▶ _Exercise requirements_:
Repeat exactly the stretch of lines that starts with the one containing "ophængsystem kan opbevare" and ends with the last line of the material. Leave out pictures.

▶ _Information provided_:
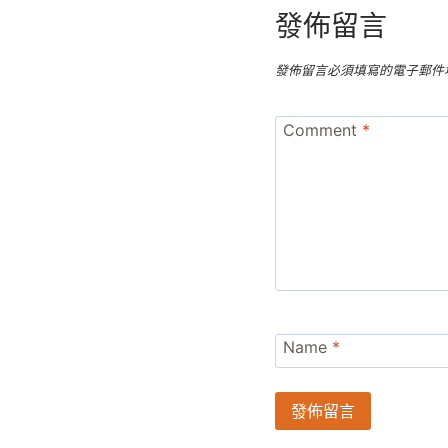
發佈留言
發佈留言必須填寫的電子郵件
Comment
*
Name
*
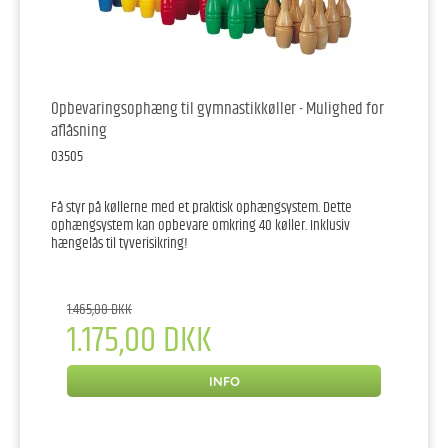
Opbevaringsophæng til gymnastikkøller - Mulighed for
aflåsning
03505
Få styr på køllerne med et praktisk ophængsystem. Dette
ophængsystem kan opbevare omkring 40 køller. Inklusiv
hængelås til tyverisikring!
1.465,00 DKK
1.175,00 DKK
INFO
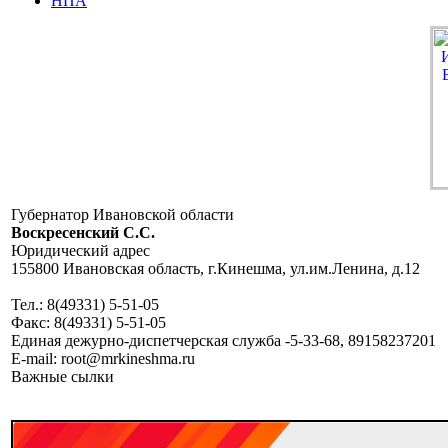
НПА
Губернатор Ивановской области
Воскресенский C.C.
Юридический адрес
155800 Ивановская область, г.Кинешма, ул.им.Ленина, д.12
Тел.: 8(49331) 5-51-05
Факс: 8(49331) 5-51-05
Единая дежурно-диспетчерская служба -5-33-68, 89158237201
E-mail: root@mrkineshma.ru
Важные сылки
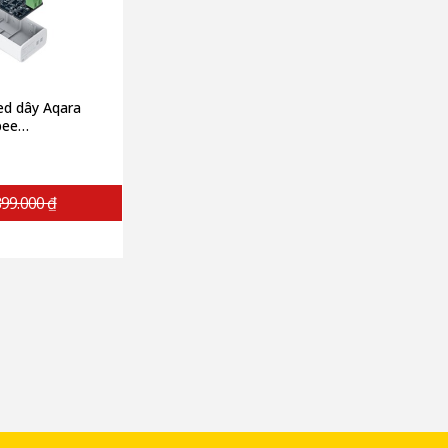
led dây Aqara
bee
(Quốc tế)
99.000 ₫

▶ _Solution_:
ophængsystem kan opbevare omkring 40 køller. Inklusiv
hængelås til tyverisikring!
1.465,00 DKK
1.175,00 DKK
INFO
НПА
Губернатор Ивановской области
Воскресенский C.C.
Юридический адрес
155800 Ивановская область, г.Кинешма, ул.им.Ленина, д.12
Тел.: 8(49331) 5-51-05
Факс: 8(49331) 5-51-05
Единая дежурно-диспетчерская служба -5-33-68, 89158237201
E-mail: root@mrkineshma.ru
Важные сылки
led dây Aqara
bee
(Quốc tế)
99.000 ₫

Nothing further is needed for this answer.